Can things be changed? Marx thought that it was inevitable that socialism and then communism would occur. The Russian style of communism and the Chinese style were not predicted by Marx, but he was right in thinking something revolutionary would happen. In retrospect, Marxists could say that Marx was affected by distortions and thus the details of the revolution were wrong; recent history has seen the fall of Russian socialism and the Chinese style of communism is changing rapidly. Changes to capitalism have occurred, but capitalism has made sure that socialist experiments are piece-meal and short lived. Capitalism attempts to do this by reifying social consciousness in order to preserve its ability to increase profit. Yet the idea remains that as a global economy occurs, so too a global identification between workers could occur and perhaps, in periods of “bust” the bargaining power of globally organised workers will galvanise a revolutionary movement.
Reflecting upon the society that we have in place at the moment and then contrasting that with the society that Marx favours, makes it incumbent, for Marxists, that the fall of “Socialist” regimes does not negate Marxist debate and action. At the moment, capitalist countries sell arms to Africa for profit. At the moment, there is a gap between rich and poor. At the moment, we are aggressively exploiting the natural resources of the planet. Reflection upon what Marx is saying – that capitalism has caused this, that capitalism is based upon profit and that the ethic of capitalism is ever increased expropriation of profit and not the development of human beings according to their species-being, leads many to the conclusion that capitalism must still be abolished.
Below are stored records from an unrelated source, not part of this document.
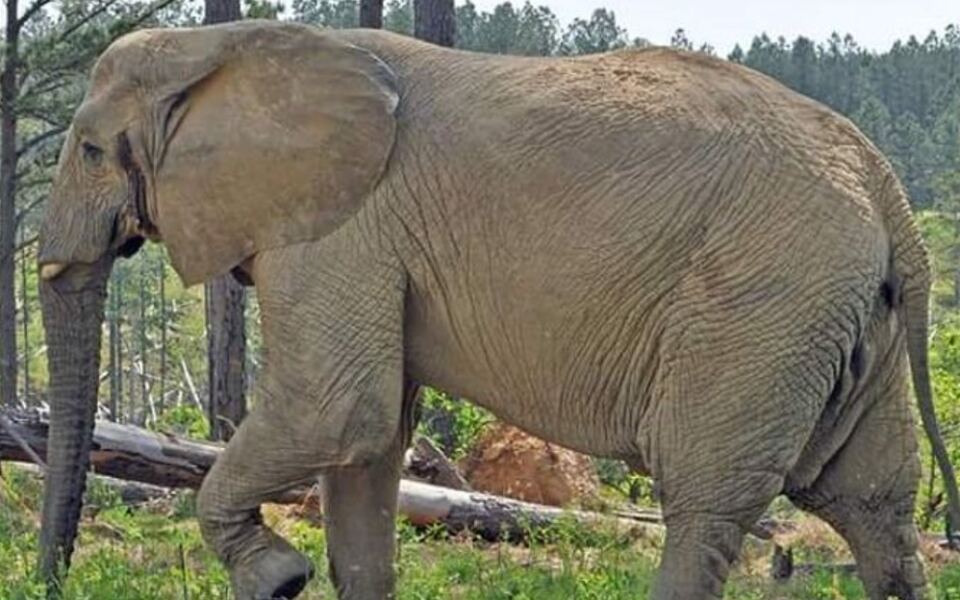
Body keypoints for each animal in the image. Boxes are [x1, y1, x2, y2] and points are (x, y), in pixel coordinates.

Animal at [35, 19, 960, 600]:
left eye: (90, 149)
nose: (51, 581)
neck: (224, 44)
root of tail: (886, 190)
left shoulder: (344, 229)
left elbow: (335, 409)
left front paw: (276, 581)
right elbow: (370, 442)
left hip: (761, 303)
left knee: (707, 499)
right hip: (839, 314)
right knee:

Marx’s alternative is freedom. Emancipation will realise a future in which every person will have their basic needs fulfilled, where people can develop according to their species-being. Capitalism forces people to develop as profit makers, while emancipation from this will allow them to develop as human beings. This is moral because a person’s essence is social, and unless all people develop according to their potential they will not be satisfied. A full realisation of human potential will be achieved after a revolution of the mode of production along socialist lines and the transition to communism. This is not however a “True” or “German Socialist” utopia of raised consciousness. Rather, it is a society in which everyone will have to work to realise the human good. It differs from capitalism in that development will occur in response to human need not to the non-human desire for profit through capitalism.